Update everything from the line containing "pose: elev=212.0 azim=41.9" down to the line containing "Dot at: (295, 135)" by replacing "dist" with "distance" and leaving all else unchanged. Return only those lines.

■ **Records for this task**
════════

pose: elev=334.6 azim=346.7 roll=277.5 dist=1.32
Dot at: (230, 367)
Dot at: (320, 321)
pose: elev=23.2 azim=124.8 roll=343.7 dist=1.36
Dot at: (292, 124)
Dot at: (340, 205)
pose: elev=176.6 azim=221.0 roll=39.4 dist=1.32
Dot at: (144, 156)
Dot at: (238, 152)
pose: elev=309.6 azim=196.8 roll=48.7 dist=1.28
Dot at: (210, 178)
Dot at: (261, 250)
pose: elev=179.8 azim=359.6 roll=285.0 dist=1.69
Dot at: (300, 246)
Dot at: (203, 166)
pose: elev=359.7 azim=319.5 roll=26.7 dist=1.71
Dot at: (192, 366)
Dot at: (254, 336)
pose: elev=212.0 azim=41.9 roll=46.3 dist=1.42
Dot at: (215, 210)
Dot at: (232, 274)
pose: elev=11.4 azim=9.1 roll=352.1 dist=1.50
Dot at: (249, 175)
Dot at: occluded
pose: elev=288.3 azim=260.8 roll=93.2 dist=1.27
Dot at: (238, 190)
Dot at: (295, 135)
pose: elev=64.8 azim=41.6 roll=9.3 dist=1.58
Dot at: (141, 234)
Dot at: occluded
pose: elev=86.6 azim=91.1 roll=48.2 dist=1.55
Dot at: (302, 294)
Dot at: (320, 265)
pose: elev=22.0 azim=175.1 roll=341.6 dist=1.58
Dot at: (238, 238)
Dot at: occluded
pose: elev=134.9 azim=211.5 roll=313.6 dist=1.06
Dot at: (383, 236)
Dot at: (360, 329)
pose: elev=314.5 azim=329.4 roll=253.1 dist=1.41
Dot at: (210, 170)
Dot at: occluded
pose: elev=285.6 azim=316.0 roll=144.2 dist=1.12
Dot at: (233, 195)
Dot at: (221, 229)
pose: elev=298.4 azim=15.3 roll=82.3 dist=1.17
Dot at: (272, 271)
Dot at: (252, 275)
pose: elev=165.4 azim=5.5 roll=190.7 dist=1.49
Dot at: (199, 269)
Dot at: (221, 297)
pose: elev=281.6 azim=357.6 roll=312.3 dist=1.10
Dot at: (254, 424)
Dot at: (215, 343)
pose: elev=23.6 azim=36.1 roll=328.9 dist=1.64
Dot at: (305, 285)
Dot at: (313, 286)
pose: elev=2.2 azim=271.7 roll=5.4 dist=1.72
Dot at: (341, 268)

════════

■ **Exercise result**
pose: elev=212.0 azim=41.9 roll=46.3 distance=1.42
Dot at: (215, 210)
Dot at: (232, 274)
pose: elev=11.4 azim=9.1 roll=352.1 distance=1.50
Dot at: (249, 175)
Dot at: occluded
pose: elev=288.3 azim=260.8 roll=93.2 distance=1.27
Dot at: (238, 190)
Dot at: (295, 135)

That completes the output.